== INSTRUCTIONS TO FOLLOW ==
Transcribe all of the items below word for word, leaving out the pictures.

== STUDY MATERIAL ==

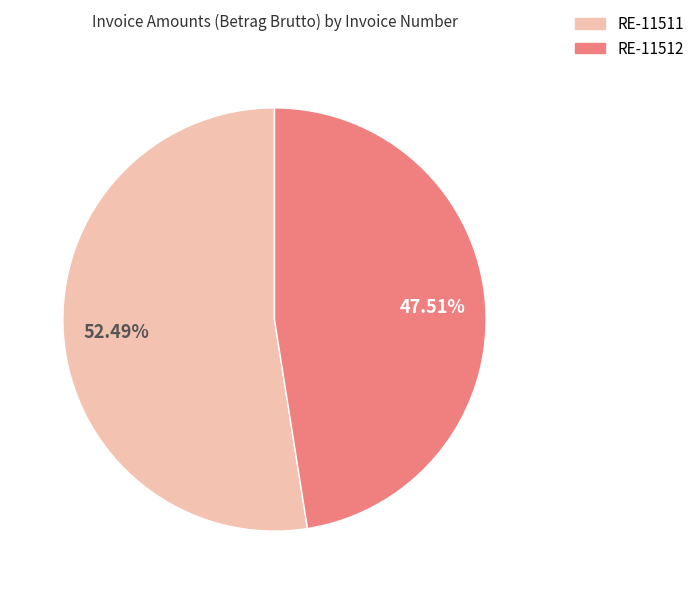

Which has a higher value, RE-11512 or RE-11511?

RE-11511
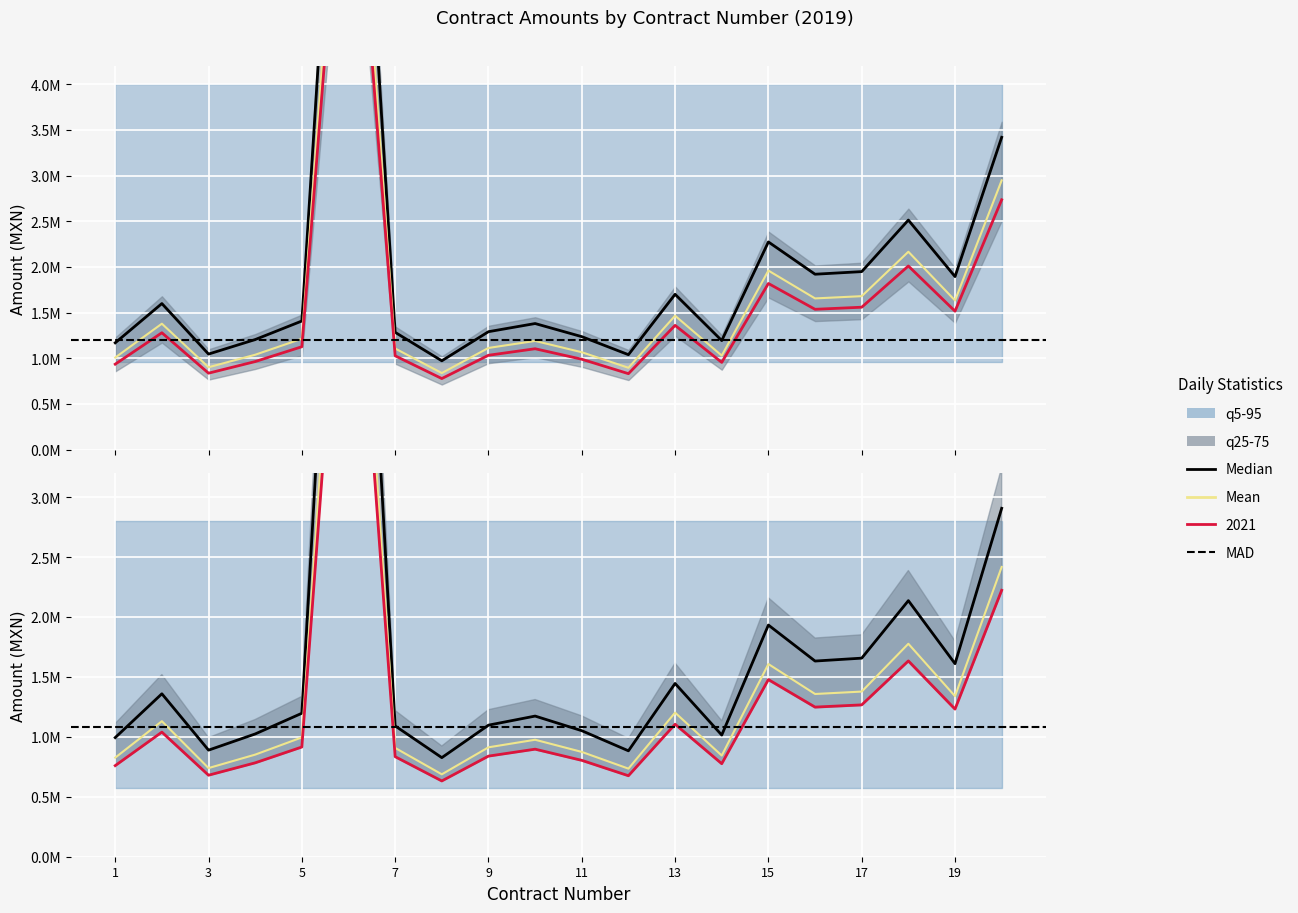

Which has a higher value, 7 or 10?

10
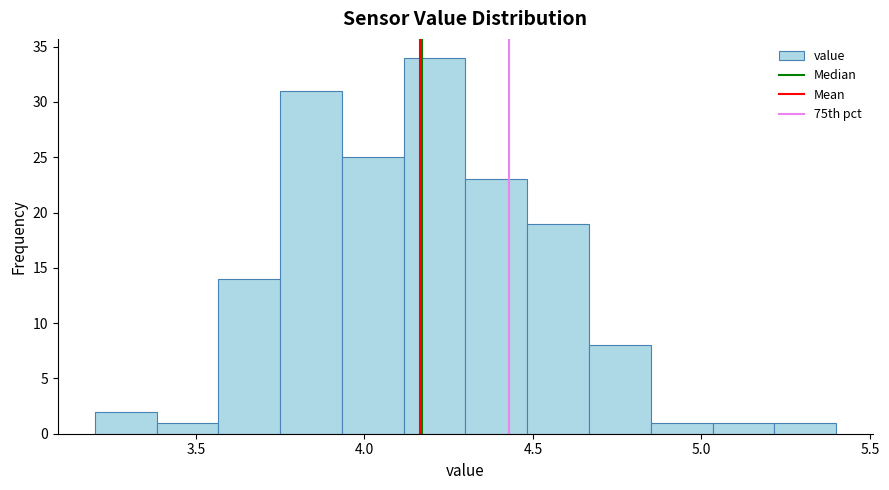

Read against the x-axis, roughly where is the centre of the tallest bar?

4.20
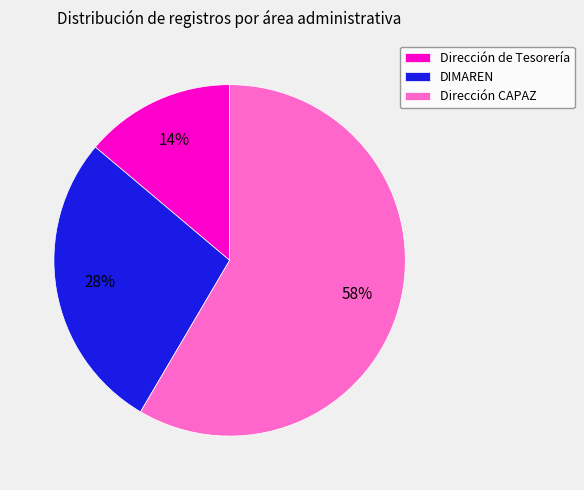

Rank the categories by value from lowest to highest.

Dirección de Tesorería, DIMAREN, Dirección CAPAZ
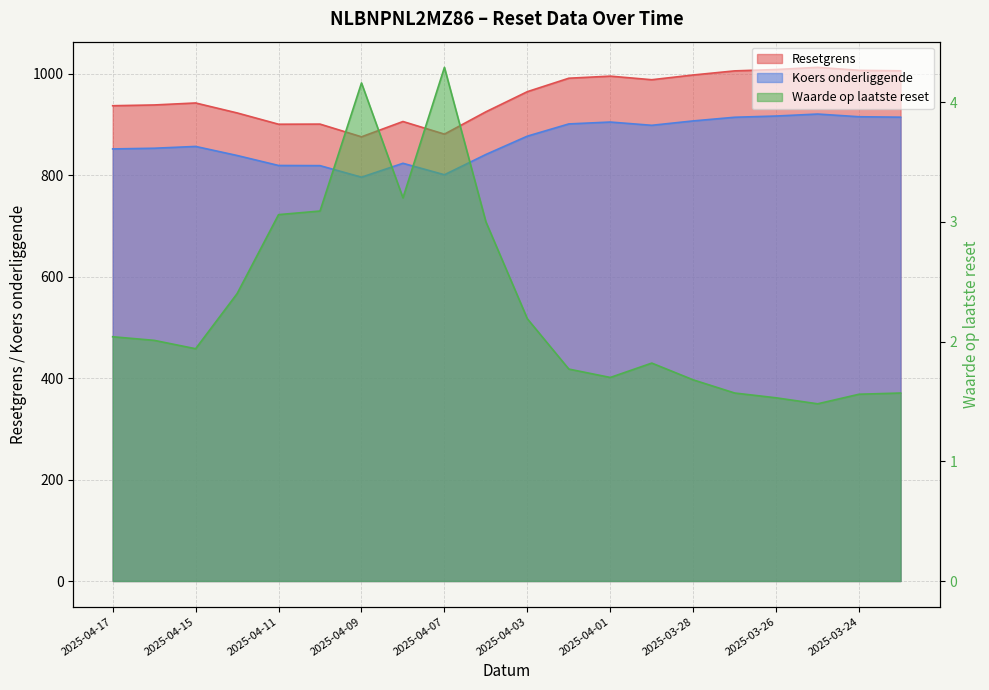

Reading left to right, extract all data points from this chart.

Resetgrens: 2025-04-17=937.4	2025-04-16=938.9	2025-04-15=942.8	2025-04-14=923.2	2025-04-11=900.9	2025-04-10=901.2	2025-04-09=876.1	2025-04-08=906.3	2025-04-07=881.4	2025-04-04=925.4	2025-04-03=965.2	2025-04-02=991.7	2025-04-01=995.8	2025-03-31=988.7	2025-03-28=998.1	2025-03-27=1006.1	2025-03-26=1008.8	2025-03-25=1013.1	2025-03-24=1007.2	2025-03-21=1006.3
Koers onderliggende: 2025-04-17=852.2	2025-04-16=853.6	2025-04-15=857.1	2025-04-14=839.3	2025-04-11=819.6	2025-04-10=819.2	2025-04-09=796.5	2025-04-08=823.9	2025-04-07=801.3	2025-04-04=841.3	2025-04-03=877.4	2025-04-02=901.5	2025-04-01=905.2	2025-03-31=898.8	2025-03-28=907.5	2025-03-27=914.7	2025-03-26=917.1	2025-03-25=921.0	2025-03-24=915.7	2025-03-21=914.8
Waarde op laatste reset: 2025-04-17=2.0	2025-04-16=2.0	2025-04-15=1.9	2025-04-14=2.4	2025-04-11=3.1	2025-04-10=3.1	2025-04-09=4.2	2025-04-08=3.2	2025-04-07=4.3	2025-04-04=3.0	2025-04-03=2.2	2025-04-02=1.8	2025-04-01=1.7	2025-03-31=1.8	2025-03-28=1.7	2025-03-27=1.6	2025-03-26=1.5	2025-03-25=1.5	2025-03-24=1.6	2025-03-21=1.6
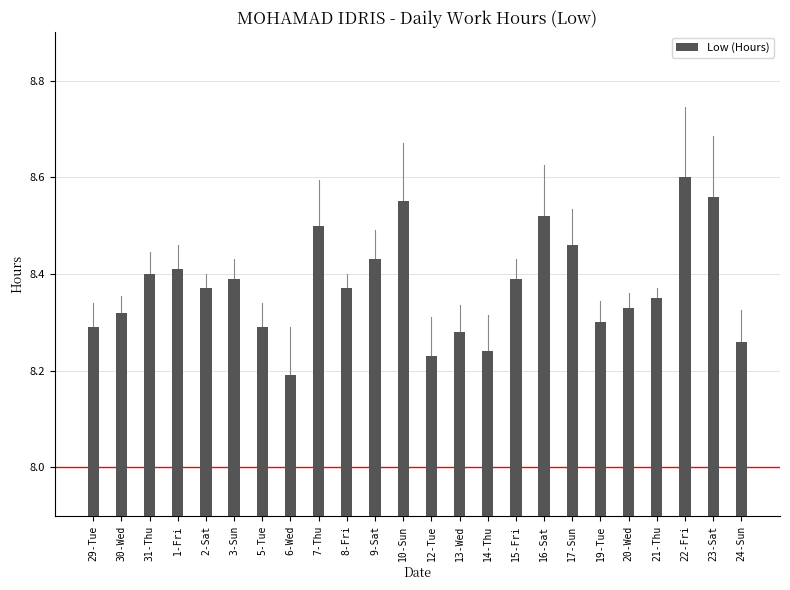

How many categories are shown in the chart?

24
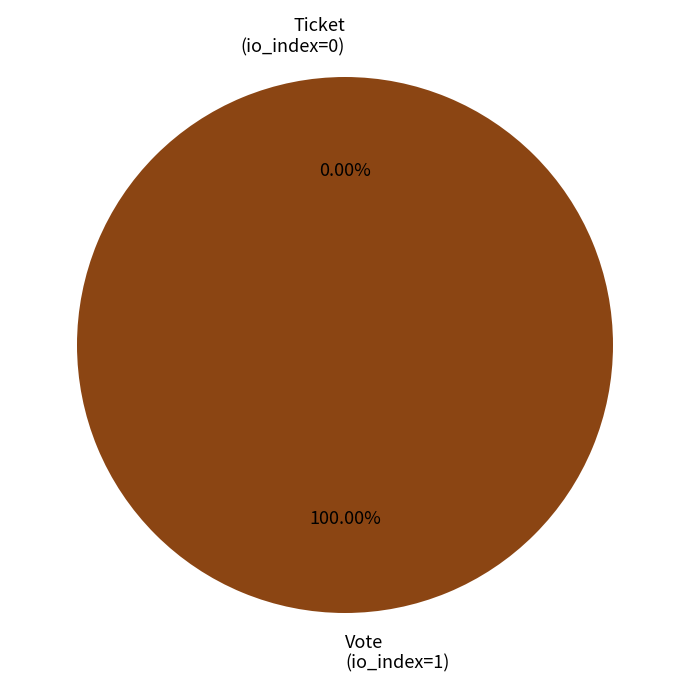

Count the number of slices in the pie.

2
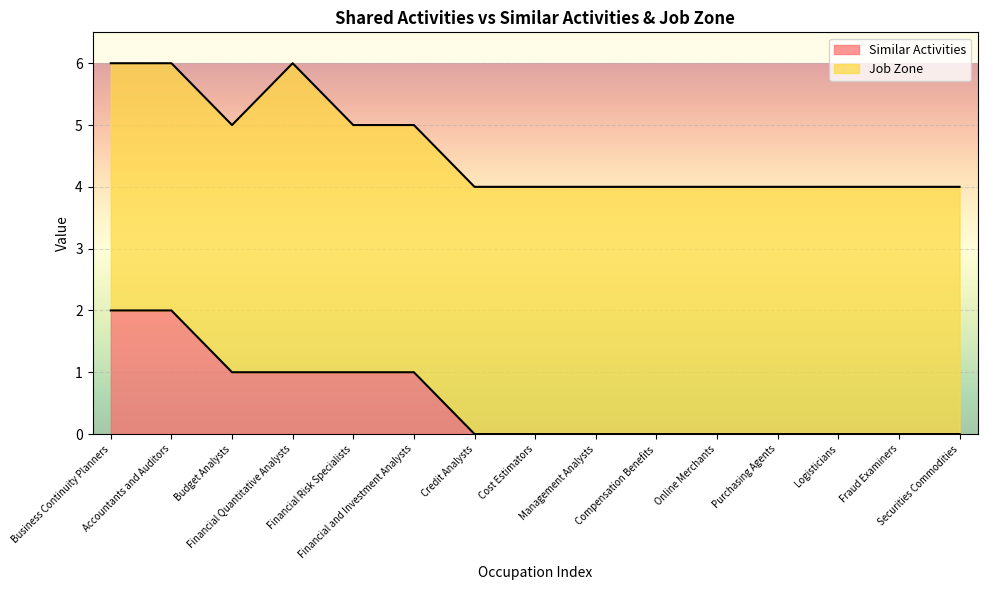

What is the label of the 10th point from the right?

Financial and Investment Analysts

== ANSWER SECTION ==
Which has a higher value, RE-11512 or RE-11511?

RE-11511

Which has a higher value, 7 or 10?

10

Read against the x-axis, roughly where is the centre of the tallest bar?

4.20

Rank the categories by value from lowest to highest.

Dirección de Tesorería, DIMAREN, Dirección CAPAZ

Reading left to right, extract all data points from this chart.

Resetgrens: 2025-04-17=937.4	2025-04-16=938.9	2025-04-15=942.8	2025-04-14=923.2	2025-04-11=900.9	2025-04-10=901.2	2025-04-09=876.1	2025-04-08=906.3	2025-04-07=881.4	2025-04-04=925.4	2025-04-03=965.2	2025-04-02=991.7	2025-04-01=995.8	2025-03-31=988.7	2025-03-28=998.1	2025-03-27=1006.1	2025-03-26=1008.8	2025-03-25=1013.1	2025-03-24=1007.2	2025-03-21=1006.3
Koers onderliggende: 2025-04-17=852.2	2025-04-16=853.6	2025-04-15=857.1	2025-04-14=839.3	2025-04-11=819.6	2025-04-10=819.2	2025-04-09=796.5	2025-04-08=823.9	2025-04-07=801.3	2025-04-04=841.3	2025-04-03=877.4	2025-04-02=901.5	2025-04-01=905.2	2025-03-31=898.8	2025-03-28=907.5	2025-03-27=914.7	2025-03-26=917.1	2025-03-25=921.0	2025-03-24=915.7	2025-03-21=914.8
Waarde op laatste reset: 2025-04-17=2.0	2025-04-16=2.0	2025-04-15=1.9	2025-04-14=2.4	2025-04-11=3.1	2025-04-10=3.1	2025-04-09=4.2	2025-04-08=3.2	2025-04-07=4.3	2025-04-04=3.0	2025-04-03=2.2	2025-04-02=1.8	2025-04-01=1.7	2025-03-31=1.8	2025-03-28=1.7	2025-03-27=1.6	2025-03-26=1.5	2025-03-25=1.5	2025-03-24=1.6	2025-03-21=1.6

How many categories are shown in the chart?

24

Count the number of slices in the pie.

2

What is the label of the 10th point from the right?

Financial and Investment Analysts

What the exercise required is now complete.